Dimension | Aware | Functional | Advanced |
|---|---|---|---|
AI Task Strategy | Uses AI for simple, low-risk tasks and knows to avoid it for sensitive ones | Splits tasks deliberately between AI and own judgement, with clear reasons | Designs who-does-what across a whole workflow and explains the trade-offs to others |
Prompting & Interaction | Writes clear single requests; rephrases when the answer misses | Adds context, constraints and examples; iterates with purpose | Structures multi-step work and adjusts approach as the task shifts |
Critical Evaluation | Notices obvious errors and asks before relying on output | Checks facts and figures routinely and fixes what's wrong | Anticipates where output will fail and builds checks in before it does |
Ethical & Responsible Use | Follows the rules on what not to share | Weighs privacy and IP in everyday decisions without being prompted | Sets norms for others and guides responsible adoption |
Workflow Integration | Uses AI output as a starting point with heavy editing | Turns AI drafts into finished, professional work | Builds AI into team processes and helps others do the same |
How to use it in practice:
Agree the target level per dimension before screening starts.
Score the pre-interview task first, using the "test before the interview" column of the split.
Use the interview to confirm or adjust each score, noting why.
Have two reviewers score independently, then compare.
Where Bryq fits
In hiring, Bryq's AI Fluency Assessment fits the "before the interview" side: it measures how people actually work with AI in a simulation.
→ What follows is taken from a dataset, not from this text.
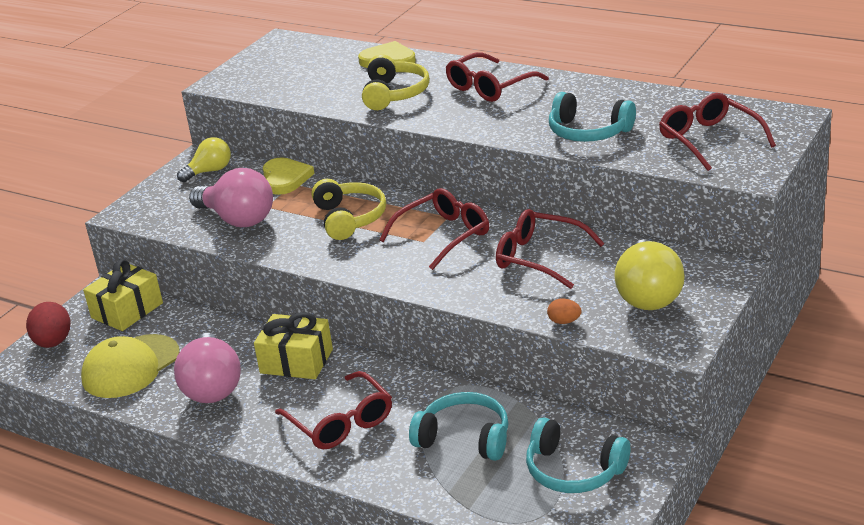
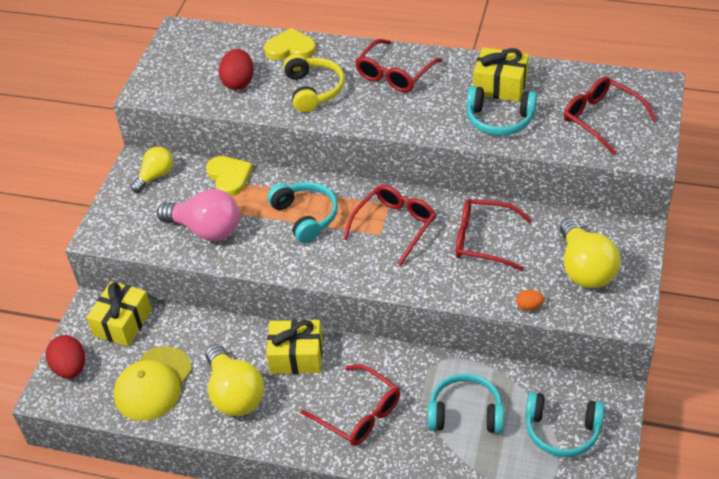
camera: 15 degrees left, 15 degrees up
(212, 386) = (234, 394): pink light bulb -> yellow light bulb
(319, 82) = (238, 82): none -> red egg
(349, 218) = (305, 216): yellow headphones -> turquoise headphones
(604, 104) = (500, 86): none -> yellow gift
Each of the five dimensions is scored 0 to 100, and results map to three fluency levels matched to role requirements. No pass or fail.
Every score comes with the full chat transcript plus visible AI-reviewer notes, which you can bring into the interview: "here's where you accepted that figure; talk me through it." Separately, the Bryq platform generates a personalised interview guide for each candidate.
It's tool-agnostic, uses the same instrument for candidates and current employees, and sits in one profile alongside cognitive ability and personality traits. It's built on six peer-reviewed research frameworks, including UNESCO, SFIA and OECD. It's included in your Bryq plan. See the AI Fluency Assessment overview and the AI fluency resource hub.
Bring the evidence into your interviews. Book an AI fluency demo and we'll walk you through the simulation, the transcript and the reviewer notes behind each score.
FAQ
What are good AI fluency interview questions?
In Bryq's practical guidance, good questions ask candidates to explain decisions they actually made: what they gave to AI, how they fixed a weak answer, how they caught an error, what they'd never share, and how they finished the work. Anchor each to a real task, ideally one completed before the interview.
Should you test AI fluency before or during the interview?
In our view, both, for different things. Test how candidates work with AI before the interview, with a hands-on task. Use the interview to score their reasoning about what you observed. An interview hears how people describe their habits. A task shows them.
What levels should an AI fluency rubric use?
Bryq uses three fluency levels matched to role requirements: Aware (admin, entry-level, support), Functional (marketing, finance, ops, HR) and Advanced (strategy, leadership, AI-adjacent). Set the target level per role first.